Change "value" to "number" in the records, starting with the line containing "q_mvar, p_mw" and going on through the end of the records, with everything else left as it is. Give back only those lines, without the pictures.

^^^^^^^^

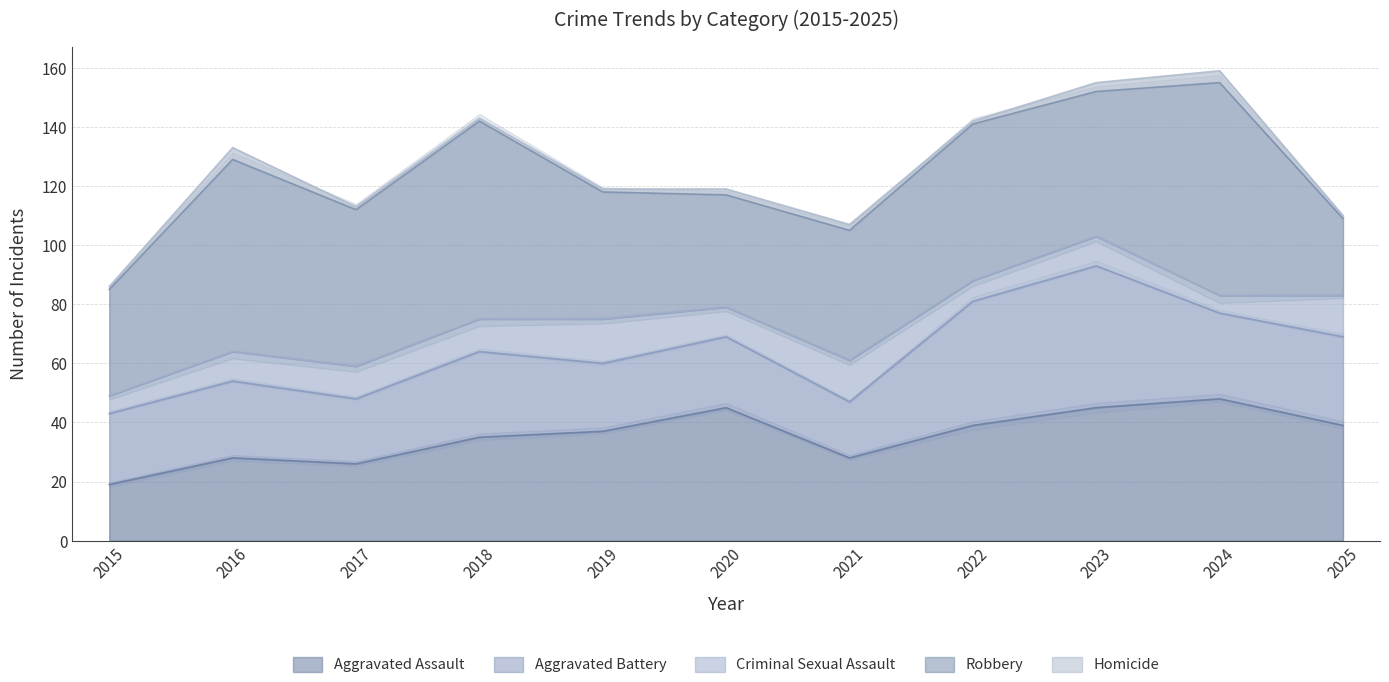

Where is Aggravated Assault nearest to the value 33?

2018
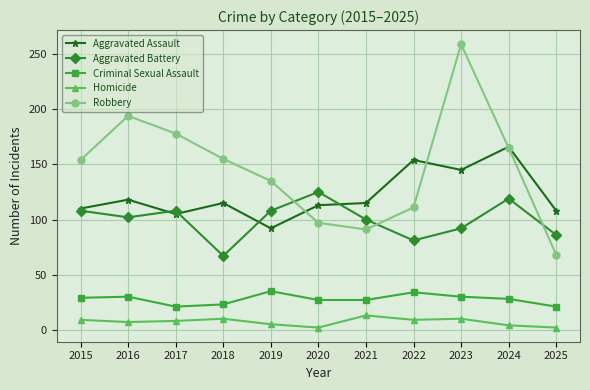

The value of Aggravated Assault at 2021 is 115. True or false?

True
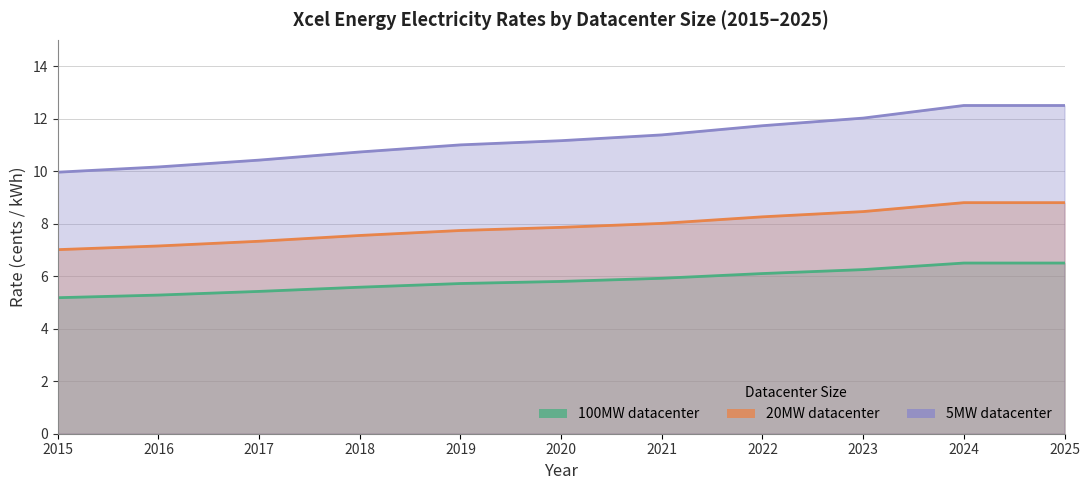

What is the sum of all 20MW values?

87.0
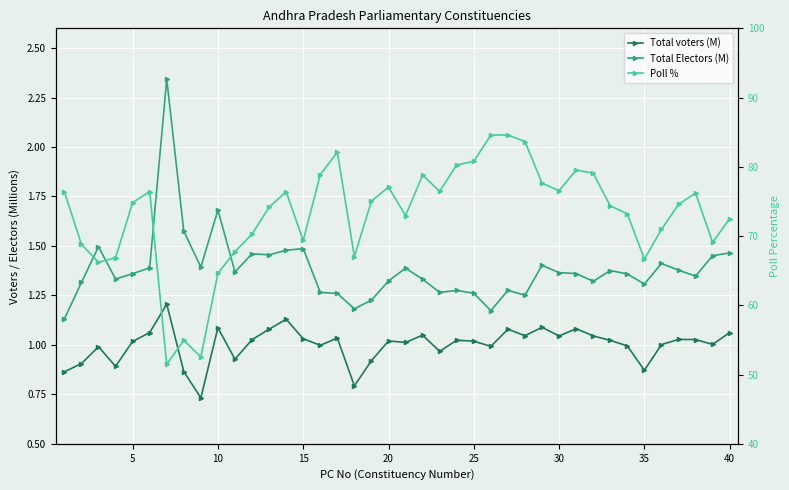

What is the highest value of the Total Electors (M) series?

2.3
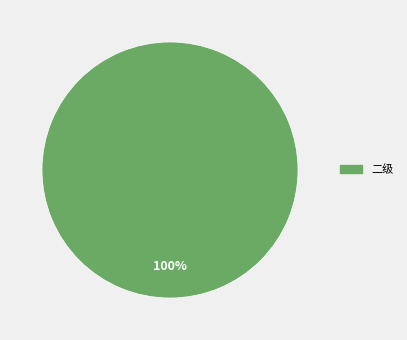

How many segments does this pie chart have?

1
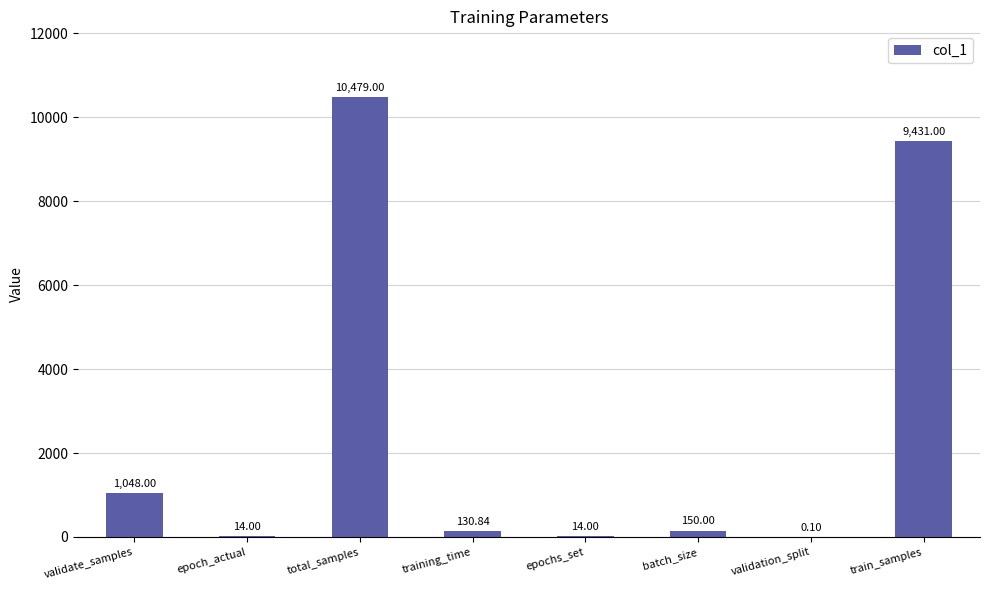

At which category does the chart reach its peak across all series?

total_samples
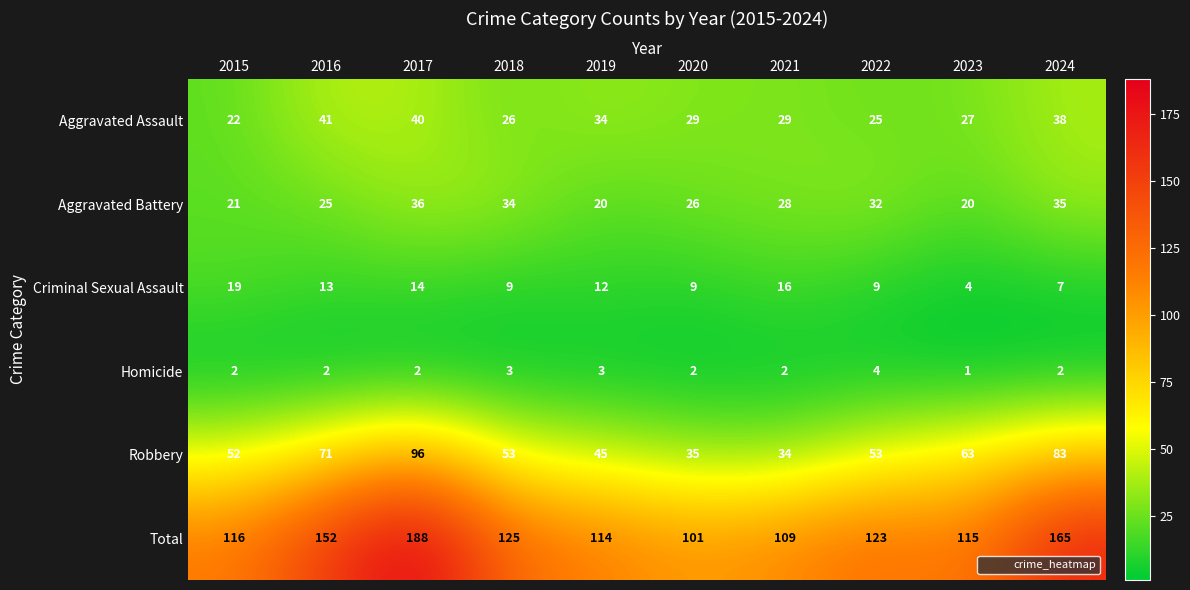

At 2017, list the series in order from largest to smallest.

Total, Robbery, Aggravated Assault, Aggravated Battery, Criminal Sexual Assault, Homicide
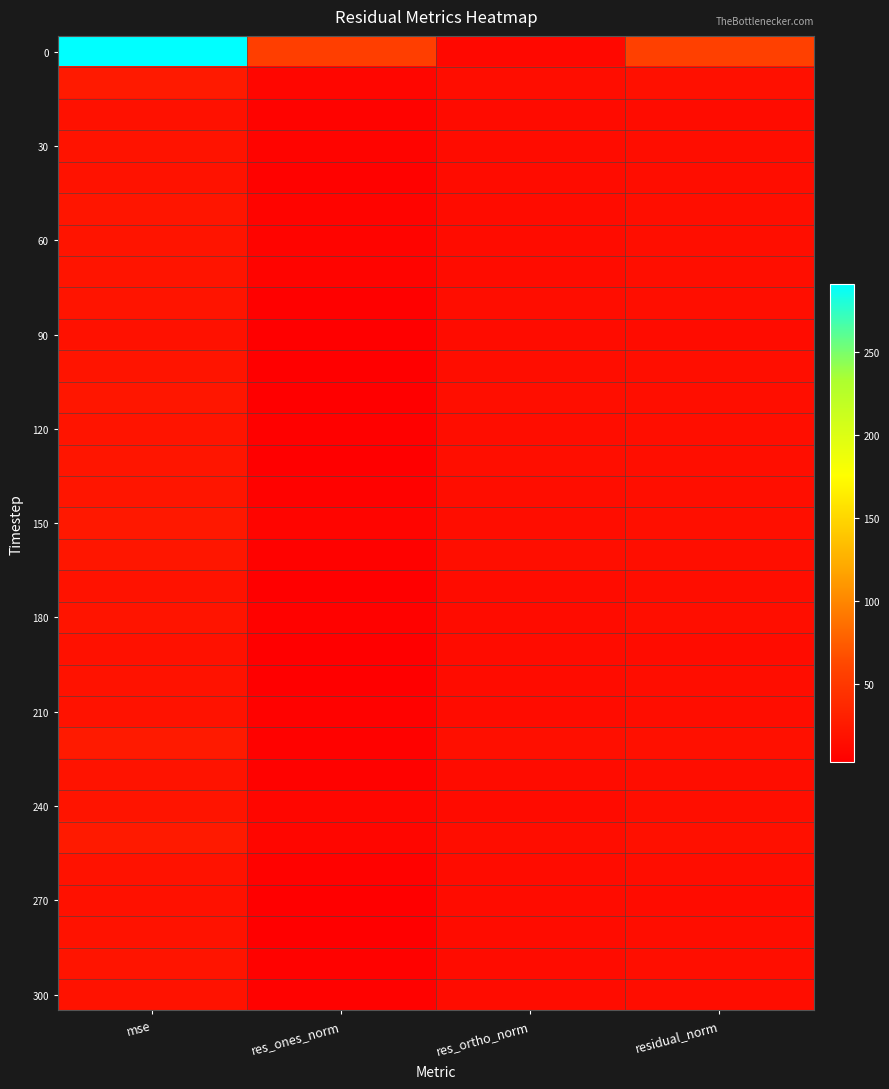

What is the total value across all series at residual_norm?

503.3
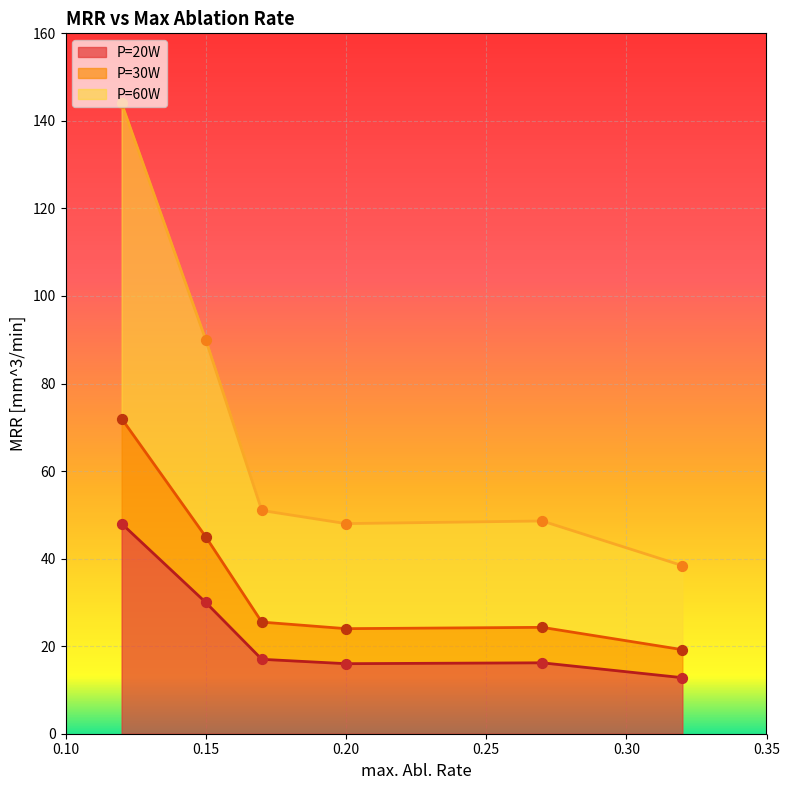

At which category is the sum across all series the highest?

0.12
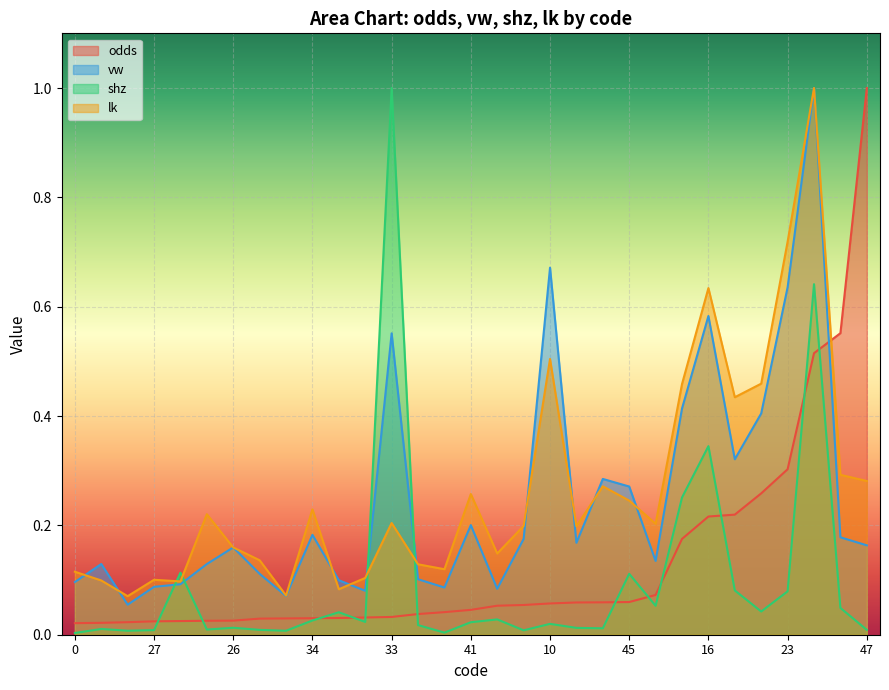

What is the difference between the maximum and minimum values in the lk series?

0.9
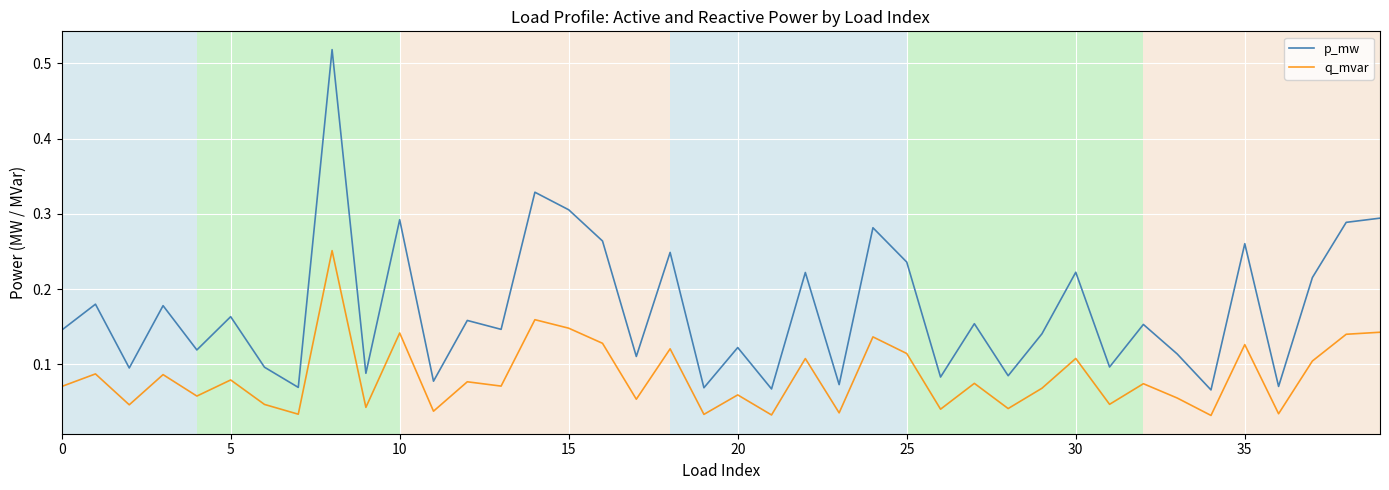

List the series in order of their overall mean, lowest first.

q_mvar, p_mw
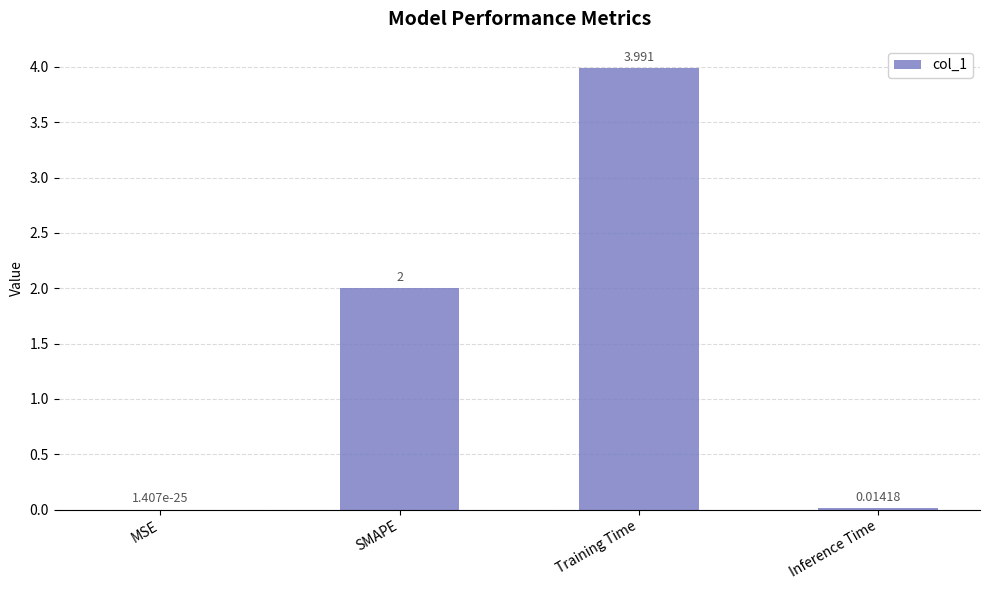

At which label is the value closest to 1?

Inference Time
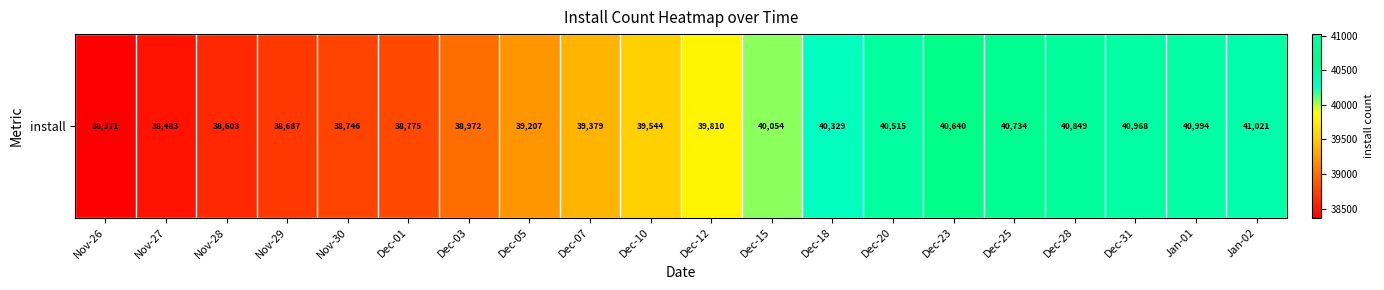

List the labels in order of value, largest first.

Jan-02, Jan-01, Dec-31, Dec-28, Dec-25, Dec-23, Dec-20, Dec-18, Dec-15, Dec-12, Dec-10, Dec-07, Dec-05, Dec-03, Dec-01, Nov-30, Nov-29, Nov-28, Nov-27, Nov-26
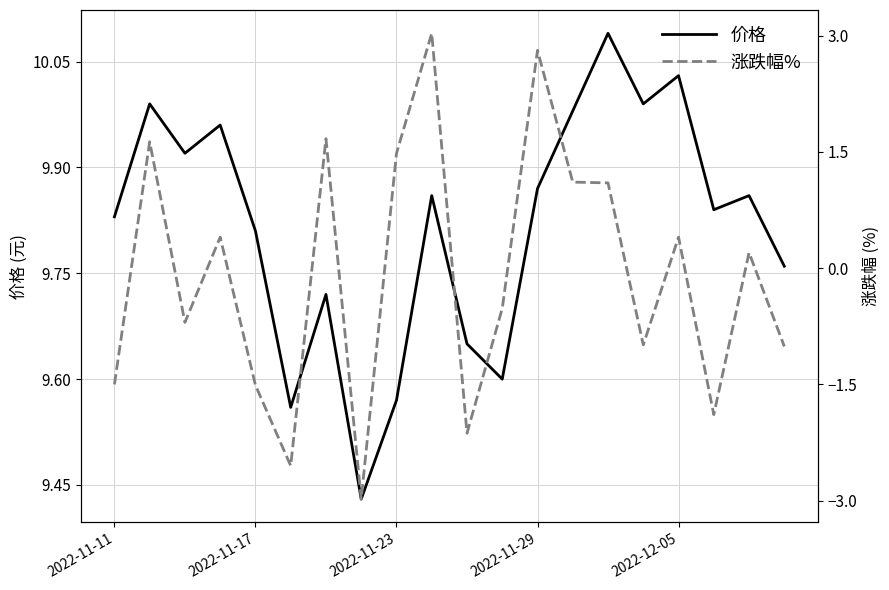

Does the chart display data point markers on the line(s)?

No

^^^^^^^^

> Exercise result:
q_mvar, p_mw

At which label is the number closest to 1?

Inference Time

List the labels in order of number, largest first.

Jan-02, Jan-01, Dec-31, Dec-28, Dec-25, Dec-23, Dec-20, Dec-18, Dec-15, Dec-12, Dec-10, Dec-07, Dec-05, Dec-03, Dec-01, Nov-30, Nov-29, Nov-28, Nov-27, Nov-26

Does the chart display data point markers on the line(s)?

No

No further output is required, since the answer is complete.